Before your deposition, you should understand what a deposition is, what it is used for, and what you should and shouldn’t do. This will help you feel more prepared for a process that many people find stressful.
A deposition is the other side’s opportunity to ask you questions while you are sworn to tell the truth. It’s a lot like giving testimony at a court trial, but depositions happen in a conference room instead of a courtroom. There’s no judge, but there is a court reporter who takes down everything that everyone says. After your deposition, the court reporter will compile the testimony into a booklet called a transcript.
The lawyers on either side of the case may use the transcript as evidence in a pretrial motion that asks the court to decide your case without a trial. They may also use it at trial. Your lawyer may use your deposition testimony to refresh your memory about something you have forgotten. The lawyer on the other side may use your deposition to point out inconsistencies in your testimony.
Here are 10 things to know before depositions in car accident lawsuits in Atlanta:
- Be prepared. Get familiar with what’s in your medical records (your lawyer should have them), including any injuries or conditions you had before the accident. Get a good night’s sleep and eat a decent breakfast.
- Dress for success.You’ll make a better impression if you are neat and well-groomed. Consider covering tattoos. It’s a good idea to wear clothes that would be appropriate for a job interview.
- Tell the truth.Don’t make things up or add to your story to make yourself look better. You are under oath, and if you are caught in a lie you could undermine your whole case.
- It is okay to say you don’t know or don’t remember. Nobody is perfect. If you don’t remember or don’t know the answer to a question, just say so. Resist the urge to guess in order to seem helpful. You will probably do yourself more harm than good.
- If you don’t understand a question or a word the lawyer uses, don’t be afraid to say so. No one wants to feel dumb, but when you answer a question without knowing what it means, you may end up giving an answer that’s the exact opposite of what you meant.
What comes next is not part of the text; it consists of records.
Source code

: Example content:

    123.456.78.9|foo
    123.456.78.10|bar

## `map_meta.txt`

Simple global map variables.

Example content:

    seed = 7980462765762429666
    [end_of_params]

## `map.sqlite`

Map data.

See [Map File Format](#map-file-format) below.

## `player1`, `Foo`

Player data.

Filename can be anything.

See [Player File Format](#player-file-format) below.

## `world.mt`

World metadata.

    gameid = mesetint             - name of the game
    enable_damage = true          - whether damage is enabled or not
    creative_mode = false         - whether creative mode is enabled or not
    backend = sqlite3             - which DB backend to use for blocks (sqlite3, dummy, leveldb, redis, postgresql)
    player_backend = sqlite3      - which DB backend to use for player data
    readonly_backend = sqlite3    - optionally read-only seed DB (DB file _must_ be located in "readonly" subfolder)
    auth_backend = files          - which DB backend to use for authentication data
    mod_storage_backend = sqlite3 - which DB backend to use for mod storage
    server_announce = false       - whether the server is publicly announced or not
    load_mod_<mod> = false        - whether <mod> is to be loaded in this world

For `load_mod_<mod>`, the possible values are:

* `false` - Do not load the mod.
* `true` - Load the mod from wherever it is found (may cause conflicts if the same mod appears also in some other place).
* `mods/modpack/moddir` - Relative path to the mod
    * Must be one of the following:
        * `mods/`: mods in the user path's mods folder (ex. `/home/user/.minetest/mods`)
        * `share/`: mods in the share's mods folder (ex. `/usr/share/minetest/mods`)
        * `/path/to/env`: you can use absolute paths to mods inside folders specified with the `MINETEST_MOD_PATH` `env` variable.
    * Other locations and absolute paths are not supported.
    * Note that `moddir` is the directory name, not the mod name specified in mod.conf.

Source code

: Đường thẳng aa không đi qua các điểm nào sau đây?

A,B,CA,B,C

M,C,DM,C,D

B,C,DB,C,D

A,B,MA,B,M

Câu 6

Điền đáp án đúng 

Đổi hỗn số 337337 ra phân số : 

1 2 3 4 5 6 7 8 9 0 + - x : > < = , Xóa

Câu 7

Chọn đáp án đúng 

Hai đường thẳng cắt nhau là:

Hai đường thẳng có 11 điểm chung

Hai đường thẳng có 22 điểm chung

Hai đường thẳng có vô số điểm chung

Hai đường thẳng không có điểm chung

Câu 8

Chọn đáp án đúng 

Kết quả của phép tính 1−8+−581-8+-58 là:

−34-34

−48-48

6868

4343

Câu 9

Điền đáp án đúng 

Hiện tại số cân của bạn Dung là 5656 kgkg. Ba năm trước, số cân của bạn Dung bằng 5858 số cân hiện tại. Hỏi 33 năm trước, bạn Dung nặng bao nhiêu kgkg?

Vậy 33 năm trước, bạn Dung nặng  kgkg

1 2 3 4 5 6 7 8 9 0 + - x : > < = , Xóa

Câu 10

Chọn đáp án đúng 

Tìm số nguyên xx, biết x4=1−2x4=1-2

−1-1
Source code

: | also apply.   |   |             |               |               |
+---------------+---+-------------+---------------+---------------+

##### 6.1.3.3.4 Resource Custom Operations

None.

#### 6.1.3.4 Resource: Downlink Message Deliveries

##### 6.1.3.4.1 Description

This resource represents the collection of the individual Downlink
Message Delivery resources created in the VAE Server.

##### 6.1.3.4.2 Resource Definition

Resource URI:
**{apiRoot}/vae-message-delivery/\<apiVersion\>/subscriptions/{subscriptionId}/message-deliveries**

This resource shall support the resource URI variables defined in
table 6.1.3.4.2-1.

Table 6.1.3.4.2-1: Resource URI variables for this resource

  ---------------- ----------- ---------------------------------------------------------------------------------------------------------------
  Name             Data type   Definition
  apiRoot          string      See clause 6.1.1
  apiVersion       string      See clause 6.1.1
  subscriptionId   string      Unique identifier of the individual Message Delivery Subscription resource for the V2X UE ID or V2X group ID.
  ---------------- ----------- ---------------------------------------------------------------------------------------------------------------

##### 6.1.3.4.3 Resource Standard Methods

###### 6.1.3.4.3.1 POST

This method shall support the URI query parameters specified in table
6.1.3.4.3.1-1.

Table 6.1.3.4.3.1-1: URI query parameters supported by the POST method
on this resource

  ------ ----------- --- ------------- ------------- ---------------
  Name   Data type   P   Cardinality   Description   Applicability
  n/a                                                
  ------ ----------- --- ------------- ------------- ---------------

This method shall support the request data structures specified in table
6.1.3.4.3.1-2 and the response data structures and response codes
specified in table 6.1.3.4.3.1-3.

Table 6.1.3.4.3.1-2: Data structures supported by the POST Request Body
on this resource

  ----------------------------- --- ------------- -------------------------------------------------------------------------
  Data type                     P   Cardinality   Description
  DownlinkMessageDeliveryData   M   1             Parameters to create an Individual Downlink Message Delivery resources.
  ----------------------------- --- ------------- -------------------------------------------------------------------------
- Listen carefully, then pause and think before answering questions. That way you are less likely to say something you will regret later. If the lawyer tries to trap you into answering “yes” or “no” to something that isn’t exactly a yes or no question, find an answer that gives you some wiggle room, such as, “As far as I recall, no.”
- If your lawyer makes an objection, wait before you answer. You’ve probably seen lawyers make objections in courtroom shows on TV. Lawyers may also object during a deposition, but there is no judge to rule on them. Still, your lawyer may tell you not to answer the question, or the other lawyer may ask it again in a different way. Let your lawyer give you the cue on when it’s time for you to answer.
- Don’t give the other lawyer information he or she didn’t ask for. Resist the urge to be helpful and keep your answers short and to the point. Your lawyer will have a chance to ask you questions too, and he or she can cover anything that needs a more complete explanation from you.
- Help the court reporter create an accurate transcript:speak clearly and always answer questions verbally, not by shaking or nodding your head or saying uh-huh.
- Don’t overdo it. A deposition can be upsetting, exhausting, and emotionally draining. If you need to take a break for any reason, say so.